Hard-working director Ben Wheatley also made High-Rise (the best film of 2015) but came out to the general public in 2016, but Free Fire which similarly I first saw in 2016 but didn’t come out to the public till 2017, is a radically different film. The first act of the film is about a 1978 IRA gun deal in Boston that quickly goes wrong. The entire film that follows is essentially a 90-minute shootout within a warehouse.
Wheatley is a director who has the ability to do action, drama and comedy (as seen in High-Rise), but Free Fire is more comedic. There are lots of really great actors, starting with Sam Riley as one of the buffoons trying to be arms dealers, who kicks off the conflict. Cillian Murphy, Armie Hammer, Brie Larson and many more make up an excellent ensemble cast. They are joined by a few actors, like Michael Smiley, who are almost always in Wheatley’s films.

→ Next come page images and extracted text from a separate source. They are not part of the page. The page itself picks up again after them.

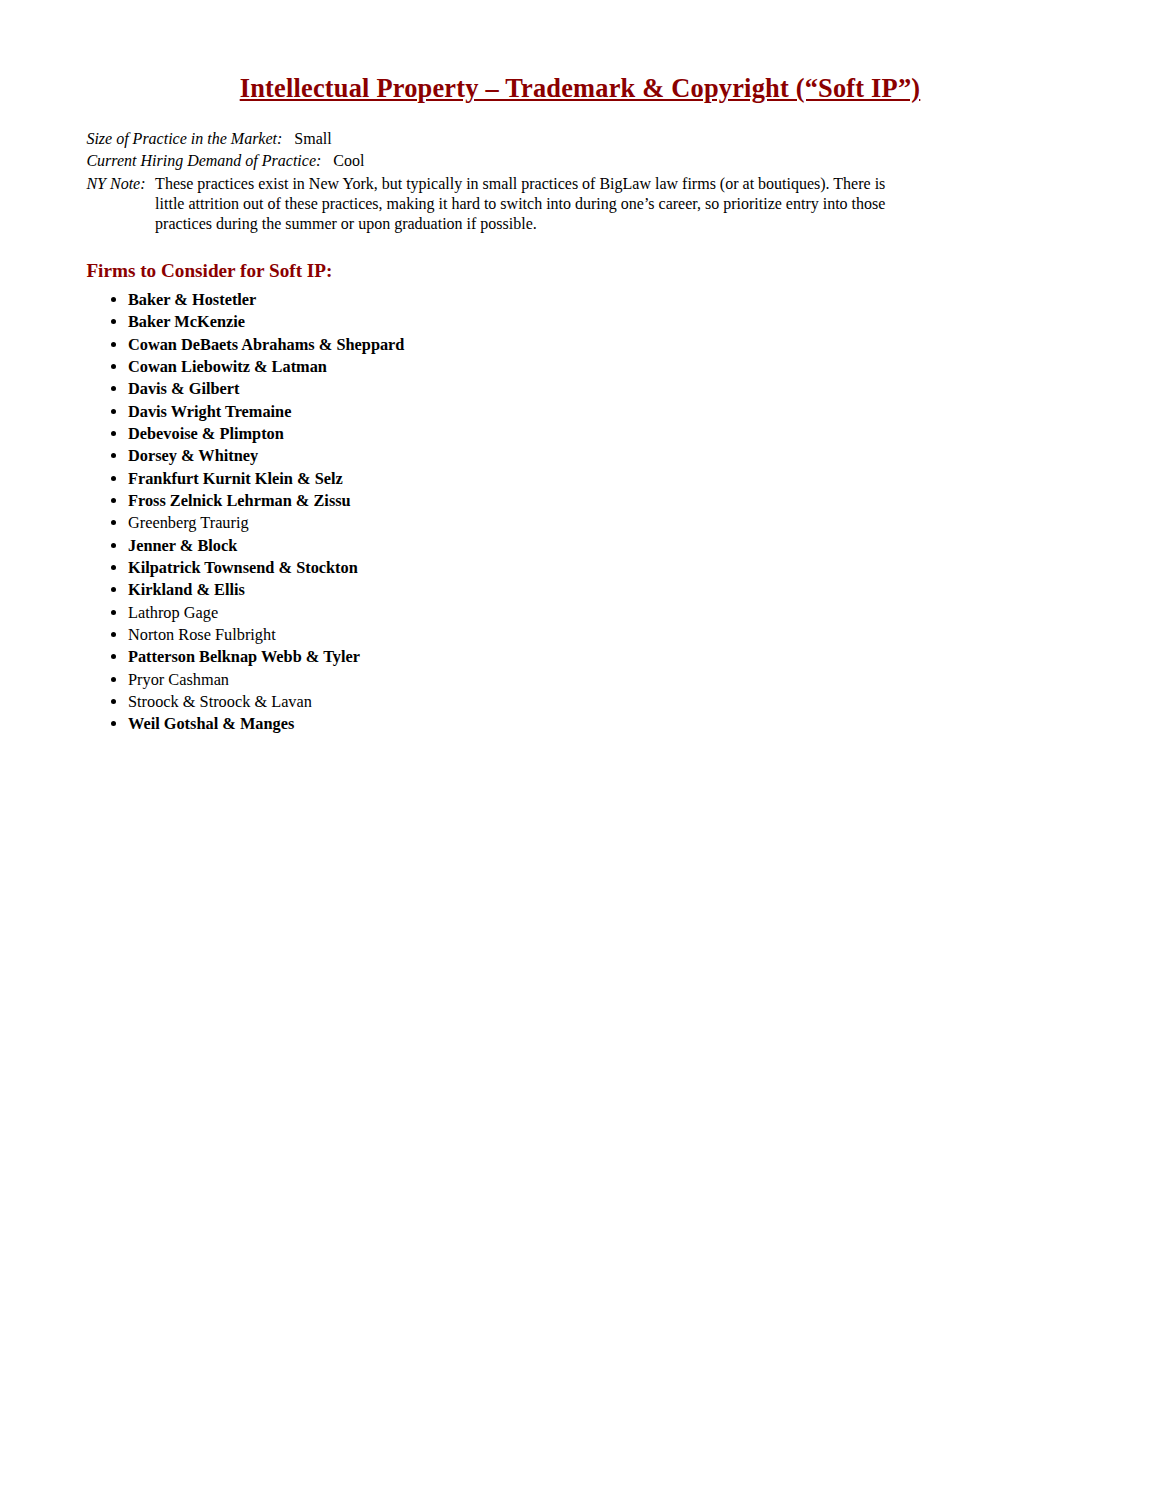Intellectual Property – Trademark & Copyright (“Soft IP”)
Size of Practice in the Market: Small
Current Hiring Demand of Practice: Cool
NY Note: These practices exist in New York, but typically in small practices of BigLaw law firms (or at boutiques). There is little attrition out of these practices, making it hard to switch into during one’s career, so prioritize entry into those practices during the summer or upon graduation if possible.
Firms to Consider for Soft IP:
Baker & Hostetler
Baker McKenzie
Cowan DeBaets Abrahams & Sheppard
Cowan Liebowitz & Latman
Davis & Gilbert
Davis Wright Tremaine
Debevoise & Plimpton
Dorsey & Whitney
Frankfurt Kurnit Klein & Selz
Fross Zelnick Lehrman & Zissu
Greenberg Traurig
Jenner & Block
Kilpatrick Townsend & Stockton
Kirkland & Ellis
Lathrop Gage
Norton Rose Fulbright
Patterson Belknap Webb & Tyler
Pryor Cashman
Stroock & Stroock & Lavan
Weil Gotshal & Manges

If you wanted to be really pretentious, you could say Free Fire is Wheatley’s The Exterminating Angel. A group of people cannot leave a location, and it becomes increasingly absurd. All of the characters are ridiculous, with Armie Hammer especially hilarious in his role as the biggest twat from one of the gangs, who is trying to facilitate the deal. Sharlto Copley gives Hammer a run for his money as a South African gang member who is equally absurd.
The main reason Wheatley set it in the 1970s was to ensure that there were no mobile phones in the film. Obviously, this would have ruined the whole precept. All of the action takes place in a single night.
The film looks great. It’s a very contained piece, shot back to back with his other project the same year. The performances and the excellent script by Wheatley and his wife Amy Jump make it great fun—an action film with hilarious dialogue. If it was any longer than its 90 minutes it would not be so perfectly paced.
The disc includes a commentary featuring Wheatley and some of the cast, a making-of featurette, and two more interviews: one with Wheatley, and one with Murphy and Smiley. Wheatley is one of the very few British directors with any vision: his last four films have really shown him to be one of the very few great filmmakers currently working. Bring on his next film, Freakshift, which is about women with shotguns fighting giant crabs! It should be shooting any day now.